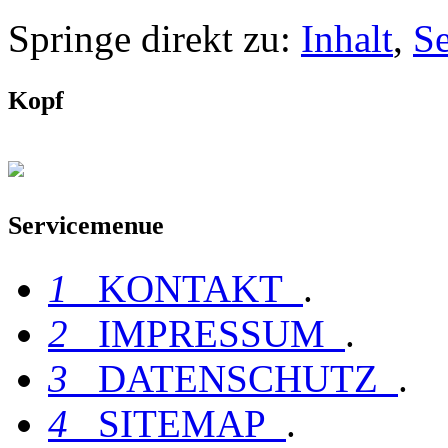
Springe direkt zu:
Inhalt
,
S
Kopf
Servicemenue
1
KONTAKT
.
2
IMPRESSUM
.
3
DATENSCHUTZ
.
4
SITEMAP
.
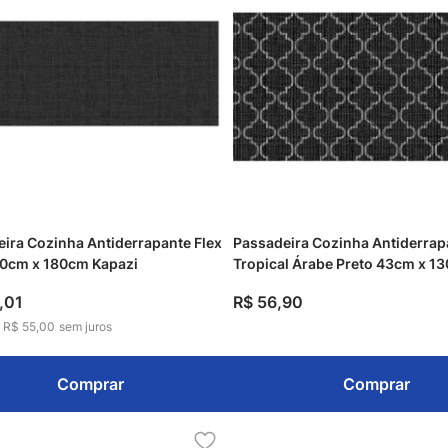
ira Cozinha Antiderrapante Flex
Passadeira Cozinha Antiderrap
60cm x 180cm Kapazi
Tropical Árabe Preto 43cm x 1
Kapazi
,
01
R$
56
,
90
e
R$ 55,00
sem juros
Comprar
Comprar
════════════════════
# [Goal of the exercise]
Print the whole listing above exactly, and keep every picture out of the copy.

# [Response below]
Springe direkt zu:
Inhalt
,
S
Kopf
Servicemenue
1
KONTAKT
.
2
IMPRESSUM
.
3
DATENSCHUTZ
.
4
SITEMAP
.
ira Cozinha Antiderrapante Flex
Passadeira Cozinha Antiderrap
60cm x 180cm Kapazi
Tropical Árabe Preto 43cm x 1
Kapazi
,
01
R$
56
,
90
e
R$ 55,00
sem juros
Comprar
Comprar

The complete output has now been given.